Durante a mostra, foram realizadas oficinas de arte e cultura LGBTQIA+ como a roda de conversa LGBTQIArte – a história da Arte e da Cultura Queer com Anderson Bosh, a oficina de Vogue e danças Queer com Roger Pacheco e a oficina de Maquiagem com Rana Foratto, entre outras atividades online.
O futuro é digital
O músico e produtor Gilson Espíndola acredita que após a pandemia da Covid-19, o formato virtual das apresentações musicais – as lives – vai permanecer. A expectativa com o novo formato é tanta que Gilson adaptou seu estúdio em função da possibilidade de se fazer lives no futuro. “Nada impede o músico de negociar um show remoto, uma apresentação em um bar ou numa festa particular. A questão é como organizar a transmissão para um determinado local a partir do estúdio.

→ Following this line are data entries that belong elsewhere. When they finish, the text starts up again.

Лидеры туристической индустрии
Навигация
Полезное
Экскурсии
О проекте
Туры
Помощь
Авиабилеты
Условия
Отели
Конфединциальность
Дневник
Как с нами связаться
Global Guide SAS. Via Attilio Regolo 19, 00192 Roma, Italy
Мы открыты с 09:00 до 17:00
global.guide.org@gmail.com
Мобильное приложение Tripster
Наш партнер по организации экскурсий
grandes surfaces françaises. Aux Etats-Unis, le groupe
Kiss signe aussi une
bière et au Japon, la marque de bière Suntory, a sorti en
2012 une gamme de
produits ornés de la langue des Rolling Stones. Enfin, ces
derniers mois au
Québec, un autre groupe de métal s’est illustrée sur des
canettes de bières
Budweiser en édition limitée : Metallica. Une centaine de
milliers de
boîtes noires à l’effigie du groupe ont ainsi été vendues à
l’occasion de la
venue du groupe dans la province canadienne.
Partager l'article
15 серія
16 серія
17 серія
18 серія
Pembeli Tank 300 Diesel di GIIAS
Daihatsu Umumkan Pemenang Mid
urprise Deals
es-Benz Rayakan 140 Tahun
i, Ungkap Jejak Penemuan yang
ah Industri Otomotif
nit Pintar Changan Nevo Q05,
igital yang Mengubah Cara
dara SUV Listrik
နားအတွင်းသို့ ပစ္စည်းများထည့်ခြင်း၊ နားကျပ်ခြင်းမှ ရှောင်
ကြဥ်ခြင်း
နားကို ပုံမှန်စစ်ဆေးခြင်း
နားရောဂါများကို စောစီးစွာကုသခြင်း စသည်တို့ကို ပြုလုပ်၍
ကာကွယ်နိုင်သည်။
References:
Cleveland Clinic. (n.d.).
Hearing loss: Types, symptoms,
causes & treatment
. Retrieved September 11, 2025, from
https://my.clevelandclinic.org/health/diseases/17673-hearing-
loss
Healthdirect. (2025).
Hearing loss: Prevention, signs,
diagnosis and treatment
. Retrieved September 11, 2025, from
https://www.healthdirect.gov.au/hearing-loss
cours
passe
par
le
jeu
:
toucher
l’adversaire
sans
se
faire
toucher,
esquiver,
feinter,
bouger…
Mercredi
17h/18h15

As possibilidades incluem a exibição de shows em mais de um bar, em festas familiares. Tudo que precisa é uma boa internet e onde transmitir”, ressalta Gilson.
O músico testou a adaptação do estúdio com as lives do Festival “O canto delas”, organizado pelo primo, também músico e produtor, Jerry Espíndola. A iniciativa foi contemplada com recursos da Lei Aldir Blanc e trouxe 12 cantoras sul-mato-grossenses em exibições que podem ser vistas no YouTube do projeto.